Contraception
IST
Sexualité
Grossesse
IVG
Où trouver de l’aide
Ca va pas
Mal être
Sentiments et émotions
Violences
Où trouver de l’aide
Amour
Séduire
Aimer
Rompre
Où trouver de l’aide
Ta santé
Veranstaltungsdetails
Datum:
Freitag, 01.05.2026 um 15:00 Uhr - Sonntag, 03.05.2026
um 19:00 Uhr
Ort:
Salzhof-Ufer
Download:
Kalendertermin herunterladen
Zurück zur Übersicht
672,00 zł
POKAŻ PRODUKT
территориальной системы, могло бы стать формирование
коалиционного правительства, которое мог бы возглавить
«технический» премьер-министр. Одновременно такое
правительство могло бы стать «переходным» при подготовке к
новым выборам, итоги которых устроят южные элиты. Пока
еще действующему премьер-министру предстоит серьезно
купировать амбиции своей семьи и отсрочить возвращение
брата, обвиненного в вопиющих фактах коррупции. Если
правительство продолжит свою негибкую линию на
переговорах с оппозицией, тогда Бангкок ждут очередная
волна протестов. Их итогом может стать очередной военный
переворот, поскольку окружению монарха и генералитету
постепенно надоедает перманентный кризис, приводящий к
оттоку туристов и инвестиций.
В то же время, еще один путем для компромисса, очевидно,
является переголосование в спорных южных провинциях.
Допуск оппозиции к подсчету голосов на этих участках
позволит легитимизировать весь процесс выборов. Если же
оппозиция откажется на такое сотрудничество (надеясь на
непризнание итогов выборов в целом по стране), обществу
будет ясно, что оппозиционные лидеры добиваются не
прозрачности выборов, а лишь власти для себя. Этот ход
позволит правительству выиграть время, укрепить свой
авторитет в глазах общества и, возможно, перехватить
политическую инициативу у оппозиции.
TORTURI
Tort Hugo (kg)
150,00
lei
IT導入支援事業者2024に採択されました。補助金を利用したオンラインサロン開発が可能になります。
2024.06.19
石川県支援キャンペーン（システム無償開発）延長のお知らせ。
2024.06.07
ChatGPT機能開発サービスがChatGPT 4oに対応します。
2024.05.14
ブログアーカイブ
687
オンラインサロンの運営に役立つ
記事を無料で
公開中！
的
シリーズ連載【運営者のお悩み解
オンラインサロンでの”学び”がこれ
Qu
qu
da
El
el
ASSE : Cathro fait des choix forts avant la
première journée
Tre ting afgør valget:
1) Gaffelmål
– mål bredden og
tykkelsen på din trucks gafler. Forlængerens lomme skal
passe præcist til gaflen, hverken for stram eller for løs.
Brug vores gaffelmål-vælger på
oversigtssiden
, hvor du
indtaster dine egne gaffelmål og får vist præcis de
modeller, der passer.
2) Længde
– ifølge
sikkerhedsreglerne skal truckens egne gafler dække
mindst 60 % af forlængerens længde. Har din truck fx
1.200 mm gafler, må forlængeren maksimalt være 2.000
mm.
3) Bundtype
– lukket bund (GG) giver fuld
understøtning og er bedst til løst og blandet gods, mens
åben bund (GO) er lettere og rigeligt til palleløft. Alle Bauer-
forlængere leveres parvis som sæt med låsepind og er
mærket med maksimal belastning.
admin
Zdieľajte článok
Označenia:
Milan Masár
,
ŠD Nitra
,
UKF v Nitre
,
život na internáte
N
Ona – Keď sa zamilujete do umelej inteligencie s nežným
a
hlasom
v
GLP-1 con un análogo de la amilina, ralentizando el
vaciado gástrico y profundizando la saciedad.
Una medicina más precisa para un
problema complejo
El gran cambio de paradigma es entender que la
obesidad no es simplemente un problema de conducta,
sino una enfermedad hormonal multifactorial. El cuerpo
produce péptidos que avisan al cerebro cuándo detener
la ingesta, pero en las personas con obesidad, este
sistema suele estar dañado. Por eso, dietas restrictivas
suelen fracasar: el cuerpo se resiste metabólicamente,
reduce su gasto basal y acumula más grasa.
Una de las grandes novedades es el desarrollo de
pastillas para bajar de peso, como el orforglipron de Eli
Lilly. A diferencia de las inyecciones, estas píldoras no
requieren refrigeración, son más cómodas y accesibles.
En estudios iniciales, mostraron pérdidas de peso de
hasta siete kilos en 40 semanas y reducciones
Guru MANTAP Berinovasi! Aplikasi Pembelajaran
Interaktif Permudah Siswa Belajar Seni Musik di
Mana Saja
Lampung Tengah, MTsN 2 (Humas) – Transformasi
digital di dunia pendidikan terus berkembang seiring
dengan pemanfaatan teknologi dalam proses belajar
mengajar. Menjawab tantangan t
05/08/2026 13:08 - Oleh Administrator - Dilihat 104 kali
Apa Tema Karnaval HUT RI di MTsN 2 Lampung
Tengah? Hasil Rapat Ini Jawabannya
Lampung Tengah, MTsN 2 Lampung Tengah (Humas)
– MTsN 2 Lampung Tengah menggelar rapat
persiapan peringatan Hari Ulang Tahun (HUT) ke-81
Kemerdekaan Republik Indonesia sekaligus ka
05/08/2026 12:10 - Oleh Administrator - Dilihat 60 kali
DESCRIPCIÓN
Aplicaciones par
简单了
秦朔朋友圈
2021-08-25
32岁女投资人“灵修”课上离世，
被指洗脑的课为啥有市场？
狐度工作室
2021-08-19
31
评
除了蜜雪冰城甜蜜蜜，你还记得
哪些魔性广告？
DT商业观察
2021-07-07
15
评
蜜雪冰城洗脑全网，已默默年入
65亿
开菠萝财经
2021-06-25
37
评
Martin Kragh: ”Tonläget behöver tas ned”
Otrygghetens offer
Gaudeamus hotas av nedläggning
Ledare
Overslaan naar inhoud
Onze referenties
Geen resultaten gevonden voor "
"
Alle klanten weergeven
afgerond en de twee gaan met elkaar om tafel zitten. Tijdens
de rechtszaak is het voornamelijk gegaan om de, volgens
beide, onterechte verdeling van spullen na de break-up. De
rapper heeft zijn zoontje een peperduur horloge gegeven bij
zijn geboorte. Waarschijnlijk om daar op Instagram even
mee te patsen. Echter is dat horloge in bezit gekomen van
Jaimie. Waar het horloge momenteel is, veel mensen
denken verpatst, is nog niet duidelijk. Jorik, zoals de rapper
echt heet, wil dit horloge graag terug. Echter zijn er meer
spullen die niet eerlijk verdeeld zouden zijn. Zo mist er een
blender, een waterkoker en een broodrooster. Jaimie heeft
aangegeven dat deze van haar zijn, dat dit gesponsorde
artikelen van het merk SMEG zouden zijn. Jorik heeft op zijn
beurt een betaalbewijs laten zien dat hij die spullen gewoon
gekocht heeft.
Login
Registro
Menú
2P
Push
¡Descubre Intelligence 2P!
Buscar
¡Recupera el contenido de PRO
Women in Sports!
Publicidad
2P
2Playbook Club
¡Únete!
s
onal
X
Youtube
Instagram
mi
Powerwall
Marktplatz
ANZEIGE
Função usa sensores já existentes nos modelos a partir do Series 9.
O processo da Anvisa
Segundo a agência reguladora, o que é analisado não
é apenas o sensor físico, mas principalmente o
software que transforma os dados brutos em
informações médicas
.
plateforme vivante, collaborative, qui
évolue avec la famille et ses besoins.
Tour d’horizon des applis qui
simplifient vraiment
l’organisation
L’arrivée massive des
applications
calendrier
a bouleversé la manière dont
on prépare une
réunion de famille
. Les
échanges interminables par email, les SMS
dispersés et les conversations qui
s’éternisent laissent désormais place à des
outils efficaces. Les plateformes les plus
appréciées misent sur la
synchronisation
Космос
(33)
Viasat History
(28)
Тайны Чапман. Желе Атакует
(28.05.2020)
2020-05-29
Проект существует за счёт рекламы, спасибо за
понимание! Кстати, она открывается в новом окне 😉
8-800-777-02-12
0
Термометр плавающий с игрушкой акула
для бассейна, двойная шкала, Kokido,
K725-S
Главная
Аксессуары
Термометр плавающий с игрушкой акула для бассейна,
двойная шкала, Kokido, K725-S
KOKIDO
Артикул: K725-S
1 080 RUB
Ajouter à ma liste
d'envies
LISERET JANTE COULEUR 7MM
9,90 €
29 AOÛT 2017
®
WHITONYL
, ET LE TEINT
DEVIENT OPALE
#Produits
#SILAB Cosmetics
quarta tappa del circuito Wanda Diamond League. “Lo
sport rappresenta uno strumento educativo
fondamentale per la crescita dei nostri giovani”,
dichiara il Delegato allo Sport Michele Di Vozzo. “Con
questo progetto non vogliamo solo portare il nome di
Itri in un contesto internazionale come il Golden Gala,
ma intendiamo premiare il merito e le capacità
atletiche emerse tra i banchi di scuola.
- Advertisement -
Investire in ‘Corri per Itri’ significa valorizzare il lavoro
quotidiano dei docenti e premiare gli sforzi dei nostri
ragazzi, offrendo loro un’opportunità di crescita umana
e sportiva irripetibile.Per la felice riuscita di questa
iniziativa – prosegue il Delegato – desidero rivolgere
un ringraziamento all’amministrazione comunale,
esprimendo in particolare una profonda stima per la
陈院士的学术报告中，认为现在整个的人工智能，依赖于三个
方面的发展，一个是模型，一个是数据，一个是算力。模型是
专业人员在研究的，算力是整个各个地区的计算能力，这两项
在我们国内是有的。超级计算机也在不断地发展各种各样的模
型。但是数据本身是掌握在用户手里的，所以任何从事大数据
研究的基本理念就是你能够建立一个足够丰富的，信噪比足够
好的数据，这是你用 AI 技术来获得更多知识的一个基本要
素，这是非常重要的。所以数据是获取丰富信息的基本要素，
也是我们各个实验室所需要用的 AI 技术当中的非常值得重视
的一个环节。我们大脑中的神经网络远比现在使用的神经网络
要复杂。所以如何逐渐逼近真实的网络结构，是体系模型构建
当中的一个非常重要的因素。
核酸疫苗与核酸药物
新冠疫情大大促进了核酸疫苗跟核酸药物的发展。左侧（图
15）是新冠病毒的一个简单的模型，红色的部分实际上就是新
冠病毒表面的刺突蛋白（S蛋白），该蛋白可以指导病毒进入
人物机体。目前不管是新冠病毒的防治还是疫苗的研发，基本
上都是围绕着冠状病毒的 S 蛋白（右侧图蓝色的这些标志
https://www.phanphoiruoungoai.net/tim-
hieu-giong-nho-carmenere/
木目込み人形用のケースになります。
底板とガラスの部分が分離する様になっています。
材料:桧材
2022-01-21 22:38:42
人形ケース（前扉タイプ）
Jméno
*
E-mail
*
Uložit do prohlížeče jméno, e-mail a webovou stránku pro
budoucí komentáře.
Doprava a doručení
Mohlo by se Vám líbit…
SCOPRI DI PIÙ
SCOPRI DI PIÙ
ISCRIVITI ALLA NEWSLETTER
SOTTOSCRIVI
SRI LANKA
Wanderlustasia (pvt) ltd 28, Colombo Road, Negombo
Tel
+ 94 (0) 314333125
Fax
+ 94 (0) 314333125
|---|
(Problem to work on):
How many lines in the listing above have the word "Administrator" in them? Count them and give the number alone.

(Task result):
2